Throughout the construction process, students studied DNA, discovering that the two strands of DNA in a chromosome run antiparallel. They also gained insights into the structure of nucleotides and the complementary sequence binding of nucleotide, resulting in a double helix, according to a CAC press release.
The students are enrolled in the BIO181 course taught by professor Sunjung Park.
“The students successfully crafted a flawless B-form DNA structure, complete with major and minor grooves, featuring 10 to 11 nucleotides in one complete turn — a visually stunning representation of the anti-parallel structure,” Park stated in the release.
DNA structure symbolizes homologous chromosomes, where one chromosome from the mother and one from the father pair up during fertilization. Humans possess 23 sets of homologous chromosomes in each cell, with identical genes in corresponding positions. The combination of genes from the mother's and father's chromosomes determines an individual's appearance. The human body comprises approximately 37 trillion cells, the release stated.
“The inception of this project dates back to November 2019, when the first paternal chromosome was crafted by a group of students enrolled in the BIO181 general biology class,” Park stated in the release. “In an effort to enhance their understanding of DNA structure, I proposed an additional activity: creating a DNA Christmas tree.
Park provided the basic information about the tree's size and the structure of nucleotides and then let the students have at it.

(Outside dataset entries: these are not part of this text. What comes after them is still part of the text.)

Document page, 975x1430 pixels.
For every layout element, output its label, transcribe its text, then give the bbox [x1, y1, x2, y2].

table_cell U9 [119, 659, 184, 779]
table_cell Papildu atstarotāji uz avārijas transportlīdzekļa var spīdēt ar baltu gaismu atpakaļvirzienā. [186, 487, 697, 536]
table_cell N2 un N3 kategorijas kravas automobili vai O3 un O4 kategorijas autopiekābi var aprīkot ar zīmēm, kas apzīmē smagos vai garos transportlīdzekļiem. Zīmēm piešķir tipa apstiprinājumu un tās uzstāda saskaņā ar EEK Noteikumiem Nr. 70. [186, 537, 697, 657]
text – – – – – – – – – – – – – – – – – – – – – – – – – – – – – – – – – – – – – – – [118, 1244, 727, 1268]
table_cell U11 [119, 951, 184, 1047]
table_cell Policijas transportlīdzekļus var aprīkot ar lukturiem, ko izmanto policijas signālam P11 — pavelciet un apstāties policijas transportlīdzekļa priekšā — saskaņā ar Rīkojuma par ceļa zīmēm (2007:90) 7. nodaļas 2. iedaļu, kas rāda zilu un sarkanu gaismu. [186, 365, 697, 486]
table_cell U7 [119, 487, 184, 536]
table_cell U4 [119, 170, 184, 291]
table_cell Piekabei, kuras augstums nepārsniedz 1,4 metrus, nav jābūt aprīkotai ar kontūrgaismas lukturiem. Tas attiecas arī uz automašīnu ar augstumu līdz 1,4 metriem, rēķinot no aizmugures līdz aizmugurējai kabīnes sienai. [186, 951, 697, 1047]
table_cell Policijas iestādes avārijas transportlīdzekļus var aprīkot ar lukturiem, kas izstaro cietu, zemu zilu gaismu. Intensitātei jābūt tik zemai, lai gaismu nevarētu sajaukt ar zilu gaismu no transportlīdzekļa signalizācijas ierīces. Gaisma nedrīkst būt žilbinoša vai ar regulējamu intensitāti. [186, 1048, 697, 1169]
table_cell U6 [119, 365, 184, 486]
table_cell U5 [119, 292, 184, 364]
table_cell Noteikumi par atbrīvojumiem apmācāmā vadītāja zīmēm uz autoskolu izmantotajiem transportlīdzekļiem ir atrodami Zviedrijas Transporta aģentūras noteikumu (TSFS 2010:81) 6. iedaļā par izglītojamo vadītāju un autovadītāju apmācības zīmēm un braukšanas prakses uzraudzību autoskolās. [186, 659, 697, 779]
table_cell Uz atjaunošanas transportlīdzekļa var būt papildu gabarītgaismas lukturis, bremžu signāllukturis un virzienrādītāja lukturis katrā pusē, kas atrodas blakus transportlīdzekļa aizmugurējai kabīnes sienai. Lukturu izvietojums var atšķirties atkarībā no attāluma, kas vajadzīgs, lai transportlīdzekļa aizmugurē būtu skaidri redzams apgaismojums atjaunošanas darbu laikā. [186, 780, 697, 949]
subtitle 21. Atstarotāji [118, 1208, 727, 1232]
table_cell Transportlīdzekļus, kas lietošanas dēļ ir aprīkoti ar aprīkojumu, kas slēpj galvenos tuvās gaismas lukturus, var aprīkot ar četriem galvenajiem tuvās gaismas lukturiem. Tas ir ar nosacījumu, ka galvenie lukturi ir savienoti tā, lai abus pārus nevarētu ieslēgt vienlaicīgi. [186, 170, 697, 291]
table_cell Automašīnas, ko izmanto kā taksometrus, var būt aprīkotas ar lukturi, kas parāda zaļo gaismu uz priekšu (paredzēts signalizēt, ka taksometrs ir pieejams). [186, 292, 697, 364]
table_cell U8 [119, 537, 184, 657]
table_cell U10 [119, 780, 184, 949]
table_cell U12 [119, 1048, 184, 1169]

“This fall, four years after the creation of the paternal chromosome, current BIO181 students undertook the construction of the maternal chromosome, thereby completing the set of homologous chromosomes,” Park stated. “Witnessing the students engage in discussions about DNA structure, educate one another and exchange ideas during the collaborative construction was a source of great pride.”
CAC states that the project is believed to be the first DNA sculpture representing homologous chromosomes in the form of a Christmas tree.